Scott Stewart (University of Tennessee) and Blake Layton (Mississippi State University), Department of Entomology and Plant Pathology
There are many different species of spiders that are found in fields of cotton, corn, soybean and other crops. All spiders are predatory, and they may be more abundant than any other predatory arthropods found in row crops. The hunting and feeding habits of spiders vary greatly among the different species. Many are generalist and may feed upon a wide range of crop pests. However, they may also feed indiscriminately on other invertebrates, including beneficial insects.

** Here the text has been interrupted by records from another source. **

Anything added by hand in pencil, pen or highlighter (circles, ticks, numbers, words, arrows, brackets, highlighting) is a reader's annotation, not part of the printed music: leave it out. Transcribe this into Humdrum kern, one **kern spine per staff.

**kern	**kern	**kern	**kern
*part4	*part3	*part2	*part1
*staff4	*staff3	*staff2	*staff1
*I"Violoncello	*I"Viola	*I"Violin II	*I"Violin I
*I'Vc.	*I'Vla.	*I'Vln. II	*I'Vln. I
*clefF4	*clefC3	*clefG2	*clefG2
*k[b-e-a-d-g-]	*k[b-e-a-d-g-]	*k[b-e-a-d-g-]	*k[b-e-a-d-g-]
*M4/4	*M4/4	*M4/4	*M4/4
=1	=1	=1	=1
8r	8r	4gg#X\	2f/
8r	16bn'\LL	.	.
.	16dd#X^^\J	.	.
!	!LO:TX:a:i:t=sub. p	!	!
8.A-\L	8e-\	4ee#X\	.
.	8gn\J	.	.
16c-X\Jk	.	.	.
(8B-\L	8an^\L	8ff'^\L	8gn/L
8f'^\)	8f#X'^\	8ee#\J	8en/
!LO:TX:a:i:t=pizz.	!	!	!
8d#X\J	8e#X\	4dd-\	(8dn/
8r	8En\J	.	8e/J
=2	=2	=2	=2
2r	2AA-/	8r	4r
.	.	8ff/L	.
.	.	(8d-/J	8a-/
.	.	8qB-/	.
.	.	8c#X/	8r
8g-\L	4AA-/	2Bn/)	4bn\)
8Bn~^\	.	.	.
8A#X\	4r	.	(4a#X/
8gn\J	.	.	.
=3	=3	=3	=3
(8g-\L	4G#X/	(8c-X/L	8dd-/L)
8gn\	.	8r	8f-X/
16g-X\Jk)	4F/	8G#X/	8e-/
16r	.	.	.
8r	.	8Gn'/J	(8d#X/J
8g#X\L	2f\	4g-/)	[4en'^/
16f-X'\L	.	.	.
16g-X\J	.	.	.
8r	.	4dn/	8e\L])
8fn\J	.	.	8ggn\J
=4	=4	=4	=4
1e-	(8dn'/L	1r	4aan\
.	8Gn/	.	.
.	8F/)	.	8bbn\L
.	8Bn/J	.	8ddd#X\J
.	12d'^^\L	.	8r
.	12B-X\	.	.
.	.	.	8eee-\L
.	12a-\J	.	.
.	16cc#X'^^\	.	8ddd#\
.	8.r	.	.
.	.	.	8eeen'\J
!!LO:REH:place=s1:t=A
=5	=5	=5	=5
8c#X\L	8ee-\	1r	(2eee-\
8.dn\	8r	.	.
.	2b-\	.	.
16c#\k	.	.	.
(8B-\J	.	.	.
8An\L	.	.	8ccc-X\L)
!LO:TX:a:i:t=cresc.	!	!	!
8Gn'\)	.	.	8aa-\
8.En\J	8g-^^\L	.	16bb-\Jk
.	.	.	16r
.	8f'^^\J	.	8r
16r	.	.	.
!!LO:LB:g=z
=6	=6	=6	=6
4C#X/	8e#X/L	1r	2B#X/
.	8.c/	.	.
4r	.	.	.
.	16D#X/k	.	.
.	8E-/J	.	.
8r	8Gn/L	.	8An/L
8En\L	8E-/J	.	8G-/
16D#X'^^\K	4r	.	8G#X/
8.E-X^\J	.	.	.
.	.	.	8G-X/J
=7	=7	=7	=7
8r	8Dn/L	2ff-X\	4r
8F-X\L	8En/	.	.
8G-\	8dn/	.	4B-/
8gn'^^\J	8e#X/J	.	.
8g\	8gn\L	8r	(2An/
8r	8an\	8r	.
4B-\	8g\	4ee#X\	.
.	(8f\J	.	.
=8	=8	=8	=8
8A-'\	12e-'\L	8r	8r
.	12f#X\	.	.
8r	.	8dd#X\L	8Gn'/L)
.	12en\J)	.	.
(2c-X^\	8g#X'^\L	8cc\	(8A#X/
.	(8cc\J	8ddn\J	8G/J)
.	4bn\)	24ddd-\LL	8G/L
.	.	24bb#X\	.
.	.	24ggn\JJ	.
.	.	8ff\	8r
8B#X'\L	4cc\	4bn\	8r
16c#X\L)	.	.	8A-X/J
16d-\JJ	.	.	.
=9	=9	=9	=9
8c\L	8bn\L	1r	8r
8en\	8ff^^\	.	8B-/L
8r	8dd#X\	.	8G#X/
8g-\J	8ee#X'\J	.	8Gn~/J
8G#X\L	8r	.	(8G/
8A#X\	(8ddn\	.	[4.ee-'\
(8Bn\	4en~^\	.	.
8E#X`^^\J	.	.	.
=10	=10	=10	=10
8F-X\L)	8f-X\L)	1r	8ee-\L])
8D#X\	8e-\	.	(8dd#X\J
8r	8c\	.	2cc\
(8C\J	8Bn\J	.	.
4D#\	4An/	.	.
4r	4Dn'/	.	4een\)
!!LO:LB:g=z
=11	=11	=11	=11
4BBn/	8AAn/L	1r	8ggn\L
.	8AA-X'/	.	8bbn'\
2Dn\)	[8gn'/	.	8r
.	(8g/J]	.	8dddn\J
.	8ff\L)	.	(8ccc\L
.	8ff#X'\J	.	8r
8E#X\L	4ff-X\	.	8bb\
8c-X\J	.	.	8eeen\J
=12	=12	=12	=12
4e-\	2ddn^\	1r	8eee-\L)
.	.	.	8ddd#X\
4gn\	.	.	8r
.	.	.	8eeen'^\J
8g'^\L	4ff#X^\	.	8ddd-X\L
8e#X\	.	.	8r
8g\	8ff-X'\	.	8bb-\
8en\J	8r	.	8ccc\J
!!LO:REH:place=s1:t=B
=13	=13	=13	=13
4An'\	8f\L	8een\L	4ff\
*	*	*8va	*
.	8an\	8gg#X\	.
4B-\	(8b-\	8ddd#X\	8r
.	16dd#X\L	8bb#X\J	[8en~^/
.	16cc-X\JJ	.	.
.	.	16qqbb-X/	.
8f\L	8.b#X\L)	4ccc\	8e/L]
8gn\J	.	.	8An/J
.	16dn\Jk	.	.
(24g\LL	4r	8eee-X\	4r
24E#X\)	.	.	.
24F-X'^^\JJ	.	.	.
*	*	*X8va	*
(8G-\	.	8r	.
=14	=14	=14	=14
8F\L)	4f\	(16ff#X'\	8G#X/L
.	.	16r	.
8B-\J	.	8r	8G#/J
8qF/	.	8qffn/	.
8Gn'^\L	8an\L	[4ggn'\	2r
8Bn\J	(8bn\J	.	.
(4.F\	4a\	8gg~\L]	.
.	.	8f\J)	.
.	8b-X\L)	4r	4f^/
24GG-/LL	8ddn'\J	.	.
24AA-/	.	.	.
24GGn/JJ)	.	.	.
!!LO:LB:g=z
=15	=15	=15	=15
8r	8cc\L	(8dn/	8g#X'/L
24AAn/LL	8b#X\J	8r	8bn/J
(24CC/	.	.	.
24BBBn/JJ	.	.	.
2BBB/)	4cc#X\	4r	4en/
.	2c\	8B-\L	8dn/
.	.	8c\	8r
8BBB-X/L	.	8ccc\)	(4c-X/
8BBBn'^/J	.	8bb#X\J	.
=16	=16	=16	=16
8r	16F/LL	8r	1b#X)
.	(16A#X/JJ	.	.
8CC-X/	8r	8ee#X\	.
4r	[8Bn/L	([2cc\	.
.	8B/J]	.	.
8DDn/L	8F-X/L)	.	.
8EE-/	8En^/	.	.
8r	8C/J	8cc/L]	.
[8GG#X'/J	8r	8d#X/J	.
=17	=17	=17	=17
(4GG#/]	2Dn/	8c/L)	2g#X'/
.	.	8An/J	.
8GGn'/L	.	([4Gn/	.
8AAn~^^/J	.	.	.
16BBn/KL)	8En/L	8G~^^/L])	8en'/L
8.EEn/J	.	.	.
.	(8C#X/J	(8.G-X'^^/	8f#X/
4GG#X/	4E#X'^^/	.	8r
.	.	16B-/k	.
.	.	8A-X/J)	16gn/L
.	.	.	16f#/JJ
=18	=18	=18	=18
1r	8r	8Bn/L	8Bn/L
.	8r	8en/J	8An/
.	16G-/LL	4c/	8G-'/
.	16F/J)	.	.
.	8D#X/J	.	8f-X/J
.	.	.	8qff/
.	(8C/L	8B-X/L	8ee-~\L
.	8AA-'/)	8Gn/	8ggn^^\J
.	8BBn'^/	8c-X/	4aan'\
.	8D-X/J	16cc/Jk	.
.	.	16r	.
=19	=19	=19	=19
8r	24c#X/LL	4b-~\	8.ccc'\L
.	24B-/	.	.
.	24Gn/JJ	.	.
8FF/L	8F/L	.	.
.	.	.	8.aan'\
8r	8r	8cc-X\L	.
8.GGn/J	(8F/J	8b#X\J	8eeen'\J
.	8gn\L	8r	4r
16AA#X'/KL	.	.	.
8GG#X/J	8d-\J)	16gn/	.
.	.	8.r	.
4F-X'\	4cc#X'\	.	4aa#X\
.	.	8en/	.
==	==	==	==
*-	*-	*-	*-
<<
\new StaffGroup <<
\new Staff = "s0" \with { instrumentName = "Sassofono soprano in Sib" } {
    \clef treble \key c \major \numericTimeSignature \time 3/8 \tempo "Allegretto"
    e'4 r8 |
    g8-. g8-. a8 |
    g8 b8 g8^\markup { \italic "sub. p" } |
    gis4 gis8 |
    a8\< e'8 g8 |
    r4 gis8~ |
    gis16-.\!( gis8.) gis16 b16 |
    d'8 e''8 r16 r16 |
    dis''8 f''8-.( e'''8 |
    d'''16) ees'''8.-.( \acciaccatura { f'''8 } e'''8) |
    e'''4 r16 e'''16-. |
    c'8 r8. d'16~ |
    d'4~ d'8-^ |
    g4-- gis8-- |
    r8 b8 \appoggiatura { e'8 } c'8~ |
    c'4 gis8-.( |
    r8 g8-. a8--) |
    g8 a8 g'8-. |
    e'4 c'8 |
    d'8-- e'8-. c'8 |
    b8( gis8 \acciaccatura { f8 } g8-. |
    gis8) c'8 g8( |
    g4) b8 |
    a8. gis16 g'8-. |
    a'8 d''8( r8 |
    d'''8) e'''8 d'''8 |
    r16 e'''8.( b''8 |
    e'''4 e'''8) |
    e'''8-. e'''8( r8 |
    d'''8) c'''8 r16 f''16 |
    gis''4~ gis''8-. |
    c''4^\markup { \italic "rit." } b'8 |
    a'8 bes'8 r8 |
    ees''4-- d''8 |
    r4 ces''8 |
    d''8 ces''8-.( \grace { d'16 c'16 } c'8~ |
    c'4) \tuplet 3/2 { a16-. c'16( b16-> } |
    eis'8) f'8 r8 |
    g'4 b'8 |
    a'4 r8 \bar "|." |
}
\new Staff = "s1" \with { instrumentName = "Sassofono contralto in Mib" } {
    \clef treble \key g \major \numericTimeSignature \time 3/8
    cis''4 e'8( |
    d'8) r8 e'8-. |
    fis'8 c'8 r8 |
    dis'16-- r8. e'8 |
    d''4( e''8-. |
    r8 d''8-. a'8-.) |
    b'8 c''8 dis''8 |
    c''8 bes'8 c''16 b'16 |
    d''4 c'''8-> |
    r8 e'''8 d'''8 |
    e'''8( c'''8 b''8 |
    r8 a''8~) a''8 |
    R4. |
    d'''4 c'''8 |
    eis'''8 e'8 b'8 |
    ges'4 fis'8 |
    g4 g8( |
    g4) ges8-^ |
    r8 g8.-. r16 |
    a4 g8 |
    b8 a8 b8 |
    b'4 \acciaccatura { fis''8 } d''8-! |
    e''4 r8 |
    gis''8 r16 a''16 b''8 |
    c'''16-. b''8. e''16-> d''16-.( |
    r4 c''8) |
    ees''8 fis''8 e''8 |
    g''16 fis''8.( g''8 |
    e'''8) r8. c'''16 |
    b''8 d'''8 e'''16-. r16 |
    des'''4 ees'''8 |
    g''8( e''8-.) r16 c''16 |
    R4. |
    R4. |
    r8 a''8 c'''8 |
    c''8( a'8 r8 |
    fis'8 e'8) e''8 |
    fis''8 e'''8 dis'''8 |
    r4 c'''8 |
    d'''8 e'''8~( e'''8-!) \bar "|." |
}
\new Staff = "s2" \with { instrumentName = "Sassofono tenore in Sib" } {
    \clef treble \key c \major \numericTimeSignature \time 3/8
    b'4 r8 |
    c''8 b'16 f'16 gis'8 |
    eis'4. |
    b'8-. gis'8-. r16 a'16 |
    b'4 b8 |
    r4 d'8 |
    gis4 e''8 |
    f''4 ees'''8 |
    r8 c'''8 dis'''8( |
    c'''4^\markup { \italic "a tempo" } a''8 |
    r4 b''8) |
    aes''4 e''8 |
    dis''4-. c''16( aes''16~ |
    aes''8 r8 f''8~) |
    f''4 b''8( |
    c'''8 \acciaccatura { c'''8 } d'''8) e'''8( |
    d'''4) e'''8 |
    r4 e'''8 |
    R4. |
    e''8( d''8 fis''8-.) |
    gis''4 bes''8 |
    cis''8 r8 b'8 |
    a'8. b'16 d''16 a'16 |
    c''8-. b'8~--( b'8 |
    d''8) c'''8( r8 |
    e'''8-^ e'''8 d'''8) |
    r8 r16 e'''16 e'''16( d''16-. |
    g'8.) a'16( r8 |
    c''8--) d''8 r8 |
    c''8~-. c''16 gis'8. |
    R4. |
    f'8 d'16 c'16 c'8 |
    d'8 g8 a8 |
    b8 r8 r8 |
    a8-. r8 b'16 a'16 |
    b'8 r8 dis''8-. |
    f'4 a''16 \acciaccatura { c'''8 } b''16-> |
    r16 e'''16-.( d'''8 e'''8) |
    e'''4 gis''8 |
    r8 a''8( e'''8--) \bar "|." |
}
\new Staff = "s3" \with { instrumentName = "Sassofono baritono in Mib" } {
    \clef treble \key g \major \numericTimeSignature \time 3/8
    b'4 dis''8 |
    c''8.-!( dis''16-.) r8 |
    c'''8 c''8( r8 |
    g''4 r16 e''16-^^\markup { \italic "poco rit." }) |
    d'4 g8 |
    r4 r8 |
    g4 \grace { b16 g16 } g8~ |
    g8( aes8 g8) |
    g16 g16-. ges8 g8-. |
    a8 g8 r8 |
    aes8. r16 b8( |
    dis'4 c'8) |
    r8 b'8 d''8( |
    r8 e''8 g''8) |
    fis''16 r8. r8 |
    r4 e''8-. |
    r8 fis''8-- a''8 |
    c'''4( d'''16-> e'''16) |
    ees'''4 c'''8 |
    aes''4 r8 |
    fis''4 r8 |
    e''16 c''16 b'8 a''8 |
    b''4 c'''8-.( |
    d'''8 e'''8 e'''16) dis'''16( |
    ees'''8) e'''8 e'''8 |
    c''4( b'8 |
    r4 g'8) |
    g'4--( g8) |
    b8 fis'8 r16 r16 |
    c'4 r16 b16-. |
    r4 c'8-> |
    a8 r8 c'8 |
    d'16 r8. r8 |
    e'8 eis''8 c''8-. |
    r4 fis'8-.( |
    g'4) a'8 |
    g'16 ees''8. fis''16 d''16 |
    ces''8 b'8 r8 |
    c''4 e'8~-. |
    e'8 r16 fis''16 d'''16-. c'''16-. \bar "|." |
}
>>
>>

Spiders are not insects, but rather are arachnids belonging to the order Araneae. Although some species are venomous, such as the black widow, most are harmless. The body of spiders is divided into two parts, the cephalothorax (with mouthparts, legs and eyes) and the abdomen. Unlike insects, which have three pairs of legs, spiders possess eight legs. Immature and adult spiders are similar in these characteristics. Adults typically range in size from 1/8 – 1 1/2 inches in length, depending upon the species. Common representatives seen in cotton include jumping spiders, crab spiders, lynx spiders (including the green lynx pictured above), and orb weavers.
The prey of spiders varies greatly depending upon the species and their size, with small species or immature spiders feeding on smaller prey, but most feed upon other arthropods such as insects and other spiders. Some species feed upon insects that become entangled in silken webs. Other species are hunting spiders, actively seeking and ambushing their prey. It is not entirely clear just how important spiders are in preventing pest outbreaks, but one thing is for certain, they are very common in fields of row crops and will feed on a wide array of pests including plant bugs and various caterpillar pests.